##### Data to use #####
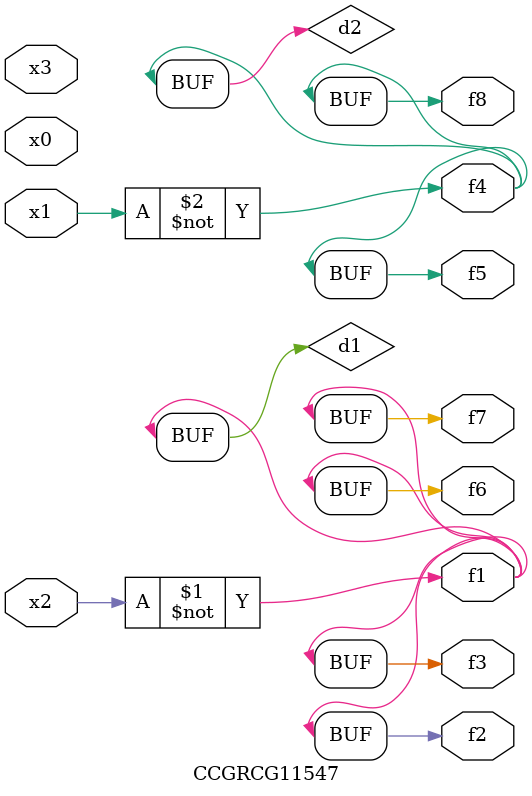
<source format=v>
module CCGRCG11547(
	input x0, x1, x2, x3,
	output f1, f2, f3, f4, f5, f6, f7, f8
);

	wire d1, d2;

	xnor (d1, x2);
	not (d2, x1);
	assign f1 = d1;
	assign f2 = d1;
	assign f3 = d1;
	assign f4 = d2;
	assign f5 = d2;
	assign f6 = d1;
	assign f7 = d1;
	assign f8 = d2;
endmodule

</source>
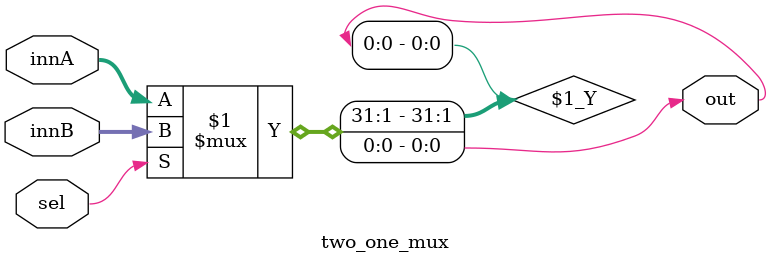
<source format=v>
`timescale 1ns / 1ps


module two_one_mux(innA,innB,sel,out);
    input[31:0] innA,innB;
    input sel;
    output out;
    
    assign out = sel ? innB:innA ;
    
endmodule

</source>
#####
## Exercise
Write out nothing but the lines from the one with "output f1, f2, f3, f4, f5, f6, f7, f8" through the last line of the entries, exactly as they stand; pictures are not part of the copy.

## Answer for the task
	output f1, f2, f3, f4, f5, f6, f7, f8
);

	wire d1, d2;

	xnor (d1, x2);
	not (d2, x1);
	assign f1 = d1;
	assign f2 = d1;
	assign f3 = d1;
	assign f4 = d2;
	assign f5 = d2;
	assign f6 = d1;
	assign f7 = d1;
	assign f8 = d2;
endmodule

</source>
<source format=v>
`timescale 1ns / 1ps


module two_one_mux(innA,innB,sel,out);
    input[31:0] innA,innB;
    input sel;
    output out;
    
    assign out = sel ? innB:innA ;
    
endmodule

</source>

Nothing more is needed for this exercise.